Kurzfassung auf Deutsch: Die Klasse der Transmembranproteine übernimmt eine Reihe wesentlicher Funktionen innerhalb der Zelle. Daher eignen sich viele dieser Proteine als Ziele für medizinische Wirkstoffe und sind daher von außerordentlichem Interesse für die Pharmaindustrie. Trotz ihrer Wichtigkeit wurden bislang nur wenige drei-dimensionale Strukturen von Membranproteinen erfasst, denn deren experimentelle Bestimmung hat sich als ausgesprochen schwierig herausgestellt. Aus diesem Grund erweist sich die Entwicklung von in silico Methoden zur de novo Vorhersage von Struktur und Funktion dieser Proteine von als notwendige Strategie. Die beiden wesentlichen Klassen von Transmembranproteinen unterteilt man, basierend auf ihren charakteristischen Sekundärstrukturen, in alpha-helikale Proteine und beta-Barrels.
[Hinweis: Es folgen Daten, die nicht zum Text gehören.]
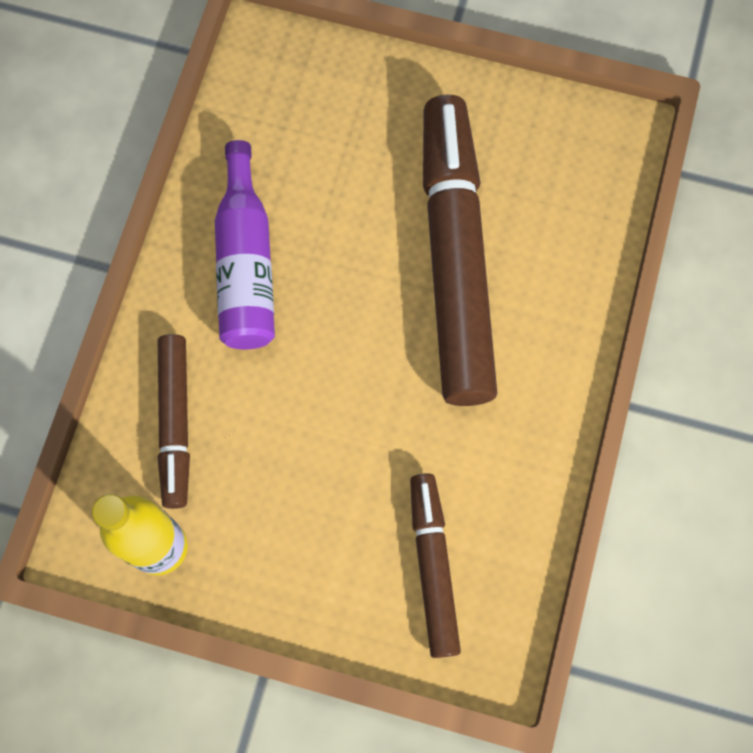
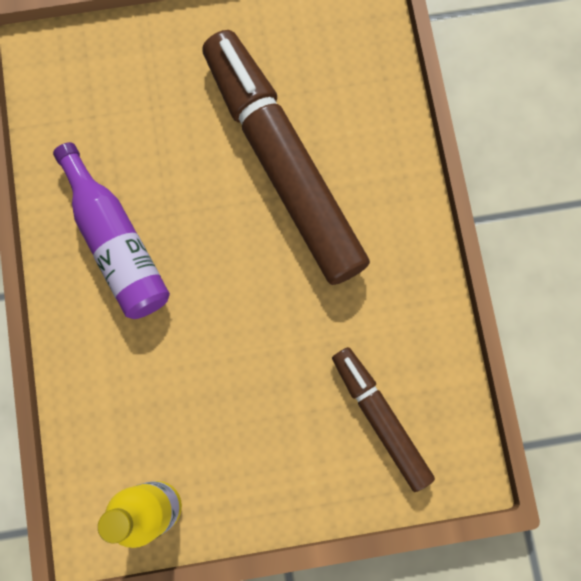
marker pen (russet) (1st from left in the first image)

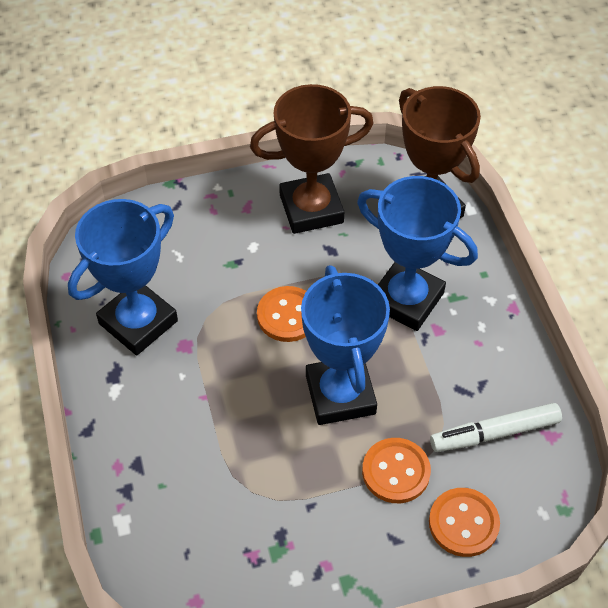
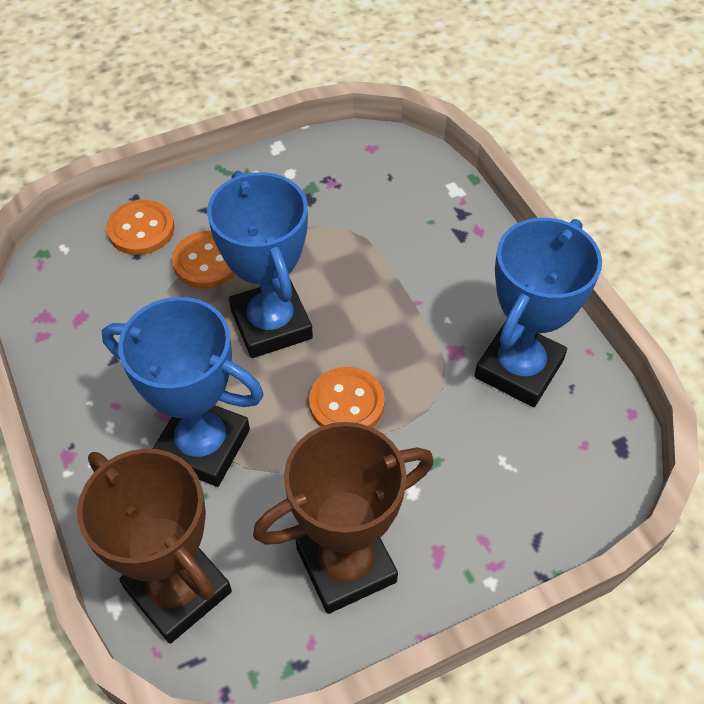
marker pen (pure white)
Erstere machen den größeren Anteil an experimentell bestimmten Strukturen aus, und auch die meisten bislang vorgestellten in silico Methoden konzentrieren sich auf die Modellierung solch alpha-helikaler Strukturen. In den vergangenen Jahren stieg daher das Interesse an Methoden zur Modellierung von transmembranen beta-Barrels. Die vorliegende Disseration beschäftigt sich vorrangig mit dieser Klasse von Transmembranproteinen, insbesondere präsentieren wir ein Verfahren zur Vorhersage der Exposition ("Exposure';) zur Lipidschicht einzelner Residuen innerhalb der Transmembranregion von beta-Barrels. Diese Vorhersage der Exposition stellt bislang ein neuartiges Problem im Feld der beta-Barrels dar. Die daraus gewonnenen Informationen wurden zur Analyse der strukturellen Eigenschaften von Transmembranketten verwendet. Darüber hinaus können die Exposure-Daten zur Identifikation bedeutender physikochemischer Eigenschaften verwendet werden. Unsere Untersuchungen ergaben, dass zwischen transmembranen beta-strands an Oligomer-Interfaces und dem Rest der Proteinoberfläche statistisch signifikante Unterschiede bezüglich dieser Eigenschaften auftreten. Darüber hinaus stellen wir ein Verfahren zur sequenzbasierten Vorhersage von Transmembran-Residuen mutmaßlicher beta-Barrels vor, welches in Kombination mit der Vorhersage des Exposure-Status in dieser Form neuartig ist. Die beiden in dieser Studie vorgestellten Methoden sind online als Webdienste verfügbar. Basierend auf den Exposure-Vorhersagen von beta-Faltblättern ist es möglich, in künftigen Studien mutmaßliche transmembrane beta-Barrels aus Proteomdatenzu identifizieren.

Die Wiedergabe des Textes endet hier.